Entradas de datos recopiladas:
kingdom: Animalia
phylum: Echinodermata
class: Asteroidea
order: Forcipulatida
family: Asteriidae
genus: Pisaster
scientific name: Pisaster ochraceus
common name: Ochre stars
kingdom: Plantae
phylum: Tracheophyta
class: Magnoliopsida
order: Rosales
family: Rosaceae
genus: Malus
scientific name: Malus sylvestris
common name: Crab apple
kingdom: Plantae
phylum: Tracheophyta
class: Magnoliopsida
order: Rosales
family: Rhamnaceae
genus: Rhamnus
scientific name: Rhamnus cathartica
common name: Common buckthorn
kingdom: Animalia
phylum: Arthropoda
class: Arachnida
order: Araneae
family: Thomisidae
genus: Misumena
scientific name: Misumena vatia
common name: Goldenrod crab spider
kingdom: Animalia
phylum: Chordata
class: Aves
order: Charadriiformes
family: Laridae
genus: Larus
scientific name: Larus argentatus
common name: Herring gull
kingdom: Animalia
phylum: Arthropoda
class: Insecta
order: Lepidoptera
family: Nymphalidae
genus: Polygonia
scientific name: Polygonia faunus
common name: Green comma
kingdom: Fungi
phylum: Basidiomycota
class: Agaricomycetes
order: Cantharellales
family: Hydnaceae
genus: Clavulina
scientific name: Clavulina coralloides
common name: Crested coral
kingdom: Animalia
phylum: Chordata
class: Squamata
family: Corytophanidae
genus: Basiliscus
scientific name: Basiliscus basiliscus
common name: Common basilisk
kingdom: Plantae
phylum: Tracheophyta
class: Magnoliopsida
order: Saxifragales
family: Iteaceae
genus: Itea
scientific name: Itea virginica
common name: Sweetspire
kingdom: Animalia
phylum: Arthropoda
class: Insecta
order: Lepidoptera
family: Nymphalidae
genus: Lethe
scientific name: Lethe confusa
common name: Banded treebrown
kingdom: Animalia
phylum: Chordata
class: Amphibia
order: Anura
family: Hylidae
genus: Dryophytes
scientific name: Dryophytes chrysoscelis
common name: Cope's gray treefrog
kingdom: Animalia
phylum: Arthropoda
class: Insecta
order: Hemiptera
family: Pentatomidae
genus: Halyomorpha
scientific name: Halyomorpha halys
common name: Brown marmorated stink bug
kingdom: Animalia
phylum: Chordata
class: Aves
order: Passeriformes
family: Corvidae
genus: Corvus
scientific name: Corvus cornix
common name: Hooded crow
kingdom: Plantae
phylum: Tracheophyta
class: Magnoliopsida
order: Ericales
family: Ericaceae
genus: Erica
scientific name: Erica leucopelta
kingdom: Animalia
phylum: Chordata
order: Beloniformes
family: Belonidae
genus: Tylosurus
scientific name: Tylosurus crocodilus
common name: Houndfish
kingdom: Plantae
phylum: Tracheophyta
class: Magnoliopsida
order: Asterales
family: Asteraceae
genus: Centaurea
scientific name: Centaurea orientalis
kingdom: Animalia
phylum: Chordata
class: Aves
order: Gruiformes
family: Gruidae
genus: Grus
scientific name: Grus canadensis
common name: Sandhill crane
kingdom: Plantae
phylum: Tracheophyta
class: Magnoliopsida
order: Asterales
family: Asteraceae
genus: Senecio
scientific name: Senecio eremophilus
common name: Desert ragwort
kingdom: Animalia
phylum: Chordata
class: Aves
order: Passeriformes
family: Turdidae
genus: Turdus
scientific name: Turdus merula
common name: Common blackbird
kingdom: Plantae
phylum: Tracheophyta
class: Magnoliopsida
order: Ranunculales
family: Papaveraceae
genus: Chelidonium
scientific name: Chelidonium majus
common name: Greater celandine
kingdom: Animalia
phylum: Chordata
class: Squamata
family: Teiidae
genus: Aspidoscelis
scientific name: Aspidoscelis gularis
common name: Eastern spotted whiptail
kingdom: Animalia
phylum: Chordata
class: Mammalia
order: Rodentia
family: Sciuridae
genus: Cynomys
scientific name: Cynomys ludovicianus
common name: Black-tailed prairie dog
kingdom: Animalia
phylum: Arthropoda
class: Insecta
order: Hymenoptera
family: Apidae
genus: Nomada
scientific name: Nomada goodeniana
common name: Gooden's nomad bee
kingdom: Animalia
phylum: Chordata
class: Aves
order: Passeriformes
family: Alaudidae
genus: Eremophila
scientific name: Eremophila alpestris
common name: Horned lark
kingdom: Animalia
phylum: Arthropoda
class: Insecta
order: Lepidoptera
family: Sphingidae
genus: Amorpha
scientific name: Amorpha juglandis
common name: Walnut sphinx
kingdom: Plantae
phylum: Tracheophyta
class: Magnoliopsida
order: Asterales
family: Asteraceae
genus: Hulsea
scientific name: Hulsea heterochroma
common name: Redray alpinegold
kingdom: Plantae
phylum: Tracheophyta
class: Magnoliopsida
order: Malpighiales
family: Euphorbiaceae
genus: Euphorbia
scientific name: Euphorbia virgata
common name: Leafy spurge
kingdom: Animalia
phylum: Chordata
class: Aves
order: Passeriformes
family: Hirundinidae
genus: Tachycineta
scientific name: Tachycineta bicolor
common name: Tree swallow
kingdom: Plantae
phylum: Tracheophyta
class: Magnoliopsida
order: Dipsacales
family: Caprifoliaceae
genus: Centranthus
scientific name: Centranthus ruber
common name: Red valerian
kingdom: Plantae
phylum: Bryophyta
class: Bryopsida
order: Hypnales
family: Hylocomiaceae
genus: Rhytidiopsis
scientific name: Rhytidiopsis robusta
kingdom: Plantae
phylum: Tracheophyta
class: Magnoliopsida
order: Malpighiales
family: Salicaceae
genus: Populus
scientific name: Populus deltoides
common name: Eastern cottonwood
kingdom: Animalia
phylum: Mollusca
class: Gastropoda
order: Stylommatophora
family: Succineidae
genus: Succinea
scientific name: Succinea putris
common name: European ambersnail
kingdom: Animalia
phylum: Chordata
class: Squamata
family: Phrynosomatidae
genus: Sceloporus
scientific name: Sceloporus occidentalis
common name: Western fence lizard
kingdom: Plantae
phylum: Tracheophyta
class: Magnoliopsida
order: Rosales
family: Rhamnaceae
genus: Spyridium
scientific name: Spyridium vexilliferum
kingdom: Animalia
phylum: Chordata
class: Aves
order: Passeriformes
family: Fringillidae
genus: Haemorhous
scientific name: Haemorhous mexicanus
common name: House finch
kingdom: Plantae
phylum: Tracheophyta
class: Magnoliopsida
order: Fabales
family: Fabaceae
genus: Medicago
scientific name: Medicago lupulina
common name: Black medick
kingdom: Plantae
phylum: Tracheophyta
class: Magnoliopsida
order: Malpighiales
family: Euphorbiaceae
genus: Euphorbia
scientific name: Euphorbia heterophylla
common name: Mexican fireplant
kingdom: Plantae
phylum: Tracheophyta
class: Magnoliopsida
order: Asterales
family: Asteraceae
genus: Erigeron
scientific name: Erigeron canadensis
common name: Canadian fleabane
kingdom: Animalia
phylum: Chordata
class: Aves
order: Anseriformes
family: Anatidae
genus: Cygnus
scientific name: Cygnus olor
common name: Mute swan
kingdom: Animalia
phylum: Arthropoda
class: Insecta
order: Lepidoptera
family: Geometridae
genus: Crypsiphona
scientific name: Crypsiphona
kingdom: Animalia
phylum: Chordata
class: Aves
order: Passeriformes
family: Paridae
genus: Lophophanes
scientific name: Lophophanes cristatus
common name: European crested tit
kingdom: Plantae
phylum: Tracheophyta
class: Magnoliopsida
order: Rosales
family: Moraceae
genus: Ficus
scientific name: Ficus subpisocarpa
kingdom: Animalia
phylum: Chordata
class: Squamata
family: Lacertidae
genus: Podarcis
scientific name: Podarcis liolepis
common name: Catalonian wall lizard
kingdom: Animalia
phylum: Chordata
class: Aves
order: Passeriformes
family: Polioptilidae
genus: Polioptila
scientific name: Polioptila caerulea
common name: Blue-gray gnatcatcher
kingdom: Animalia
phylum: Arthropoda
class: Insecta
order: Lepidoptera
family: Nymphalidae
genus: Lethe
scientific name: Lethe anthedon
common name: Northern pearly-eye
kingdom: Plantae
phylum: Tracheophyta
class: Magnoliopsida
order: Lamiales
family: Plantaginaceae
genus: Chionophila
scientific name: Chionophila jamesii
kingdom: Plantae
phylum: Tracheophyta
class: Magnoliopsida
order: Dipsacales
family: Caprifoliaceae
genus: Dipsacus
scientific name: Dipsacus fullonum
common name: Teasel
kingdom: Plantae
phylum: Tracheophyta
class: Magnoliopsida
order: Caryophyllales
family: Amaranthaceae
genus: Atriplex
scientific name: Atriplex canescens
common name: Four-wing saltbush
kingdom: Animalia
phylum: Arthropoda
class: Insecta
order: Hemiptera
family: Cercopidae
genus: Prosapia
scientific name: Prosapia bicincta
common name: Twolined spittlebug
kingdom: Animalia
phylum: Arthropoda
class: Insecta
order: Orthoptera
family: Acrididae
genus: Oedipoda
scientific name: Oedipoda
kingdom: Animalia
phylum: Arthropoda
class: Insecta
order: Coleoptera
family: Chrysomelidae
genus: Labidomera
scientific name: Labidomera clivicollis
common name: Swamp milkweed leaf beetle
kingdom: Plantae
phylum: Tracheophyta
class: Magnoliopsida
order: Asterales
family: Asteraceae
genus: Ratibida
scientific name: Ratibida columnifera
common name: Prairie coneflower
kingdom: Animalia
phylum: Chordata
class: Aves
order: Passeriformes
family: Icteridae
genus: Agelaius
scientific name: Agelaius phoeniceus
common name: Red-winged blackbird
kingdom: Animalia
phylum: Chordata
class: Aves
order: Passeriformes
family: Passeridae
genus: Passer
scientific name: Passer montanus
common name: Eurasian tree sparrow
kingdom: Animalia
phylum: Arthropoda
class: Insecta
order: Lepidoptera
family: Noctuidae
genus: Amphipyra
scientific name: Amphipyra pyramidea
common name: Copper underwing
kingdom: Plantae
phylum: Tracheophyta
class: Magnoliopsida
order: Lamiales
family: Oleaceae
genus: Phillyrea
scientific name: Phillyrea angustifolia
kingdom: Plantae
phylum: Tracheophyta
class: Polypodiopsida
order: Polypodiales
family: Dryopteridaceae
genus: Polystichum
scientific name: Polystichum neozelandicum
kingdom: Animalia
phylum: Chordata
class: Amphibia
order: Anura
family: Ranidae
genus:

RETO — Cita textualmente las líneas de los datos anteriores que van desde la que contiene "order: Gruiformes" hasta la que contiene "common name: Desert ragwort", ambas incluidas.

RESPUESTA —
order: Gruiformes
family: Gruidae
genus: Grus
scientific name: Grus canadensis
common name: Sandhill crane
kingdom: Plantae
phylum: Tracheophyta
class: Magnoliopsida
order: Asterales
family: Asteraceae
genus: Senecio
scientific name: Senecio eremophilus
common name: Desert ragwort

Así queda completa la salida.